Quel avenir pour la Métropole du Grand Paris après 2017 ?

A peine élue Présidente de la Région capitale, V. Pécresse n’y est pas allée de main-morte pour attaquer la Métropole du Grand Paris (MGP) et ses Etablissements publics territoriaux (EPT), lesquels doivent voir le jour au premier janvier prochain.

Sa philippique est sans nuance puisqu’elle voit dans ces naissances un « contresens historique et une aberration administrative et économique ». Et la nouvelle Présidente et ancienne Ministre de s’interroger sur l’intérêt de créer « une cinquième strate au millefeuille territorial ».

Cette attaque peut surprendre car Valérie Pécresse candidate avait été fort peu bavarde à ce sujet durant la campagne. Mais elle n’aura pas tardé à reprendre le discours plus ou moins explicite de la Région, laquelle craint presque autant que les départements de petite couronne la concurrence de la MGP.

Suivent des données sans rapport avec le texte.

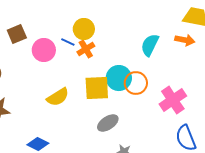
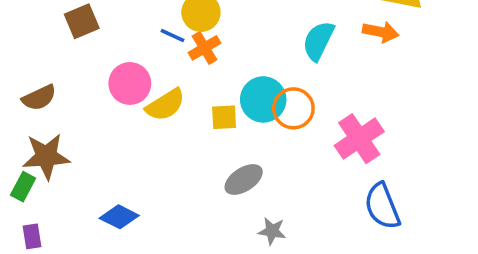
pink circle: (44, 50) -> (130, 83), moved
yellow square: (97, 88) -> (224, 117), size x0.6
yellow semicircle: (58, 97) -> (165, 105), moved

De fait, avec son régime lourd et bigarré, la MGP et les EPT n’ont pas besoin d’ennemis supplémentaires : les lois successives qui leur ont brossé un cadre légal fort complexe et financièrement boîteux sont déjà le principal adversaire de ce grand monstre…

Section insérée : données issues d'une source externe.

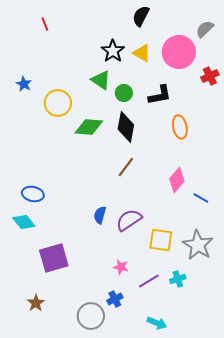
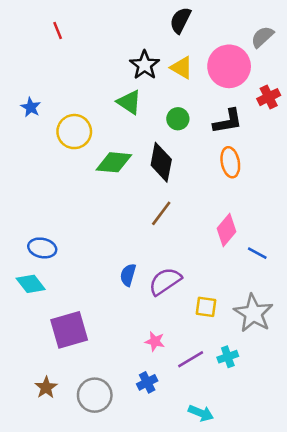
green circle: (124, 93) -> (178, 119), moved
black L-shape: (160, 95) -> (228, 121), moved
yellow square: (161, 240) -> (206, 307), size x0.7
gray circle: (91, 316) -> (95, 395), moved

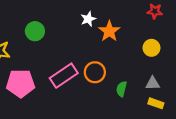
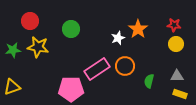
red star: (155, 11) -> (174, 25), moved
white star: (88, 19) -> (118, 38), moved
pink pentagon: (20, 83) -> (71, 89), moved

Mais ceci n’est que l’écume des choses.

Si l’opposition l’emporte en 2017, nombre d’acteurs pensent que l’on pourrait glisser vers le remplacement de la MGP par un bon gros syndicat mixte… avec transformation des actuels EPT en communautés d’agglomérations ou en communautés urbaines.

Il est étrange que nul ne pense à faire une vraie MGP sans EPT avec une fusion de cette structure avec les départements concernés… voire avec la région. On ferait une grande structure, certes. Qui se doterait de services déconcentrés. Mais qui enfin gèrerait les choses à l’échelle de la vie des habitants sans multiplier les strates comme à ce jour ni sans faire une usine à gaz comme celle bâtie par les lois du 27 janvier 2014 et du 7 août 2015.

En tous cas, rarement naissance, telle que celle de la MGP et des EPT dans 13 jours… aura été si peu célébrée.